▶ _Task to complete_: The response should be the data again, identical in every line.

▶ _Data_:
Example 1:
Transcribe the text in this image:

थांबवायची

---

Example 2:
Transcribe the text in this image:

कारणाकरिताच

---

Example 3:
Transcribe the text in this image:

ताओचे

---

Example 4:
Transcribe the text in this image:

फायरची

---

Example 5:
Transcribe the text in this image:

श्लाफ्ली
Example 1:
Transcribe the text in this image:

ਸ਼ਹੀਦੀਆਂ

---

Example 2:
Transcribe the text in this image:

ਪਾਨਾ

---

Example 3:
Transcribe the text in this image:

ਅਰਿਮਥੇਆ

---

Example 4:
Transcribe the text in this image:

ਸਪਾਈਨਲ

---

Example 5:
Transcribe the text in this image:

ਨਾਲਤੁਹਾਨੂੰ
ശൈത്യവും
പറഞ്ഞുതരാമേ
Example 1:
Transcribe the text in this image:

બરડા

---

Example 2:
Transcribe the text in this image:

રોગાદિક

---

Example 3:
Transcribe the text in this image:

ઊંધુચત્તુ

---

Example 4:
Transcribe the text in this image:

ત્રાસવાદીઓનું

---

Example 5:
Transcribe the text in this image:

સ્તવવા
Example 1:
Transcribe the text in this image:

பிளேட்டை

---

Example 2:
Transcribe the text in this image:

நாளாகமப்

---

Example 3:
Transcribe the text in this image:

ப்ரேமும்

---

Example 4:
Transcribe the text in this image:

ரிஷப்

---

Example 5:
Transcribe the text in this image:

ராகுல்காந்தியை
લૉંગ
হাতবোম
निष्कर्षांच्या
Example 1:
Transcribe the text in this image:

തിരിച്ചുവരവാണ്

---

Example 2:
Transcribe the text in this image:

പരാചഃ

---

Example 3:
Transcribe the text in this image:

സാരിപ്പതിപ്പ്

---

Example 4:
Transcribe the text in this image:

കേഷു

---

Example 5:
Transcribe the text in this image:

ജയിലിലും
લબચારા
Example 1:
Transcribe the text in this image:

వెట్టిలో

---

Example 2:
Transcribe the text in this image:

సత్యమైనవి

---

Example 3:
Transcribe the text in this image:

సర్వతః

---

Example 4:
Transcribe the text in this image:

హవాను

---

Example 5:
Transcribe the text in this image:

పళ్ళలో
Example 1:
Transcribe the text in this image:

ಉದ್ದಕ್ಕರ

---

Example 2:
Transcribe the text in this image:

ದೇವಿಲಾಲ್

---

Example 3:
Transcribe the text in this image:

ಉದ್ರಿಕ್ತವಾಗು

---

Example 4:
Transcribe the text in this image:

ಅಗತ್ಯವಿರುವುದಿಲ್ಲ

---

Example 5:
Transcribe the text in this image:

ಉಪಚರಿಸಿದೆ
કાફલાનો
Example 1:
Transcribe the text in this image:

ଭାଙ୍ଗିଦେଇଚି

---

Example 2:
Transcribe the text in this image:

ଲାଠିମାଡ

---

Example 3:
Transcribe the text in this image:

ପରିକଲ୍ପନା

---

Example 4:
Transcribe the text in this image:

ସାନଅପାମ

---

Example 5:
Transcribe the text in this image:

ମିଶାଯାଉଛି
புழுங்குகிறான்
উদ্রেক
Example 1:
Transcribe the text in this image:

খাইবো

▶ _Task solution_:
Example 1:
Transcribe the text in this image:

थांबवायची

---

Example 2:
Transcribe the text in this image:

कारणाकरिताच

---

Example 3:
Transcribe the text in this image:

ताओचे

---

Example 4:
Transcribe the text in this image:

फायरची

---

Example 5:
Transcribe the text in this image:

श्लाफ्ली
Example 1:
Transcribe the text in this image:

ਸ਼ਹੀਦੀਆਂ

---

Example 2:
Transcribe the text in this image:

ਪਾਨਾ

---

Example 3:
Transcribe the text in this image:

ਅਰਿਮਥੇਆ

---

Example 4:
Transcribe the text in this image:

ਸਪਾਈਨਲ

---

Example 5:
Transcribe the text in this image:

ਨਾਲਤੁਹਾਨੂੰ
ശൈത്യവും
പറഞ്ഞുതരാമേ
Example 1:
Transcribe the text in this image:

બરડા

---

Example 2:
Transcribe the text in this image:

રોગાદિક

---

Example 3:
Transcribe the text in this image:

ઊંધુચત્તુ

---

Example 4:
Transcribe the text in this image:

ત્રાસવાદીઓનું

---

Example 5:
Transcribe the text in this image:

સ્તવવા
Example 1:
Transcribe the text in this image:

பிளேட்டை

---

Example 2:
Transcribe the text in this image:

நாளாகமப்

---

Example 3:
Transcribe the text in this image:

ப்ரேமும்

---

Example 4:
Transcribe the text in this image:

ரிஷப்

---

Example 5:
Transcribe the text in this image:

ராகுல்காந்தியை
લૉંગ
হাতবোম
निष्कर्षांच्या
Example 1:
Transcribe the text in this image:

തിരിച്ചുവരവാണ്

---

Example 2:
Transcribe the text in this image:

പരാചഃ

---

Example 3:
Transcribe the text in this image:

സാരിപ്പതിപ്പ്

---

Example 4:
Transcribe the text in this image:

കേഷു

---

Example 5:
Transcribe the text in this image:

ജയിലിലും
લબચારા
Example 1:
Transcribe the text in this image:

వెట్టిలో

---

Example 2:
Transcribe the text in this image:

సత్యమైనవి

---

Example 3:
Transcribe the text in this image:

సర్వతః

---

Example 4:
Transcribe the text in this image:

హవాను

---

Example 5:
Transcribe the text in this image:

పళ్ళలో
Example 1:
Transcribe the text in this image:

ಉದ್ದಕ್ಕರ

---

Example 2:
Transcribe the text in this image:

ದೇವಿಲಾಲ್

---

Example 3:
Transcribe the text in this image:

ಉದ್ರಿಕ್ತವಾಗು

---

Example 4:
Transcribe the text in this image:

ಅಗತ್ಯವಿರುವುದಿಲ್ಲ

---

Example 5:
Transcribe the text in this image:

ಉಪಚರಿಸಿದೆ
કાફલાનો
Example 1:
Transcribe the text in this image:

ଭାଙ୍ଗିଦେଇଚି

---

Example 2:
Transcribe the text in this image:

ଲାଠିମାଡ

---

Example 3:
Transcribe the text in this image:

ପରିକଲ୍ପନା

---

Example 4:
Transcribe the text in this image:

ସାନଅପାମ

---

Example 5:
Transcribe the text in this image:

ମିଶାଯାଉଛି
புழுங்குகிறான்
উদ্রেক
Example 1:
Transcribe the text in this image:

খাইবো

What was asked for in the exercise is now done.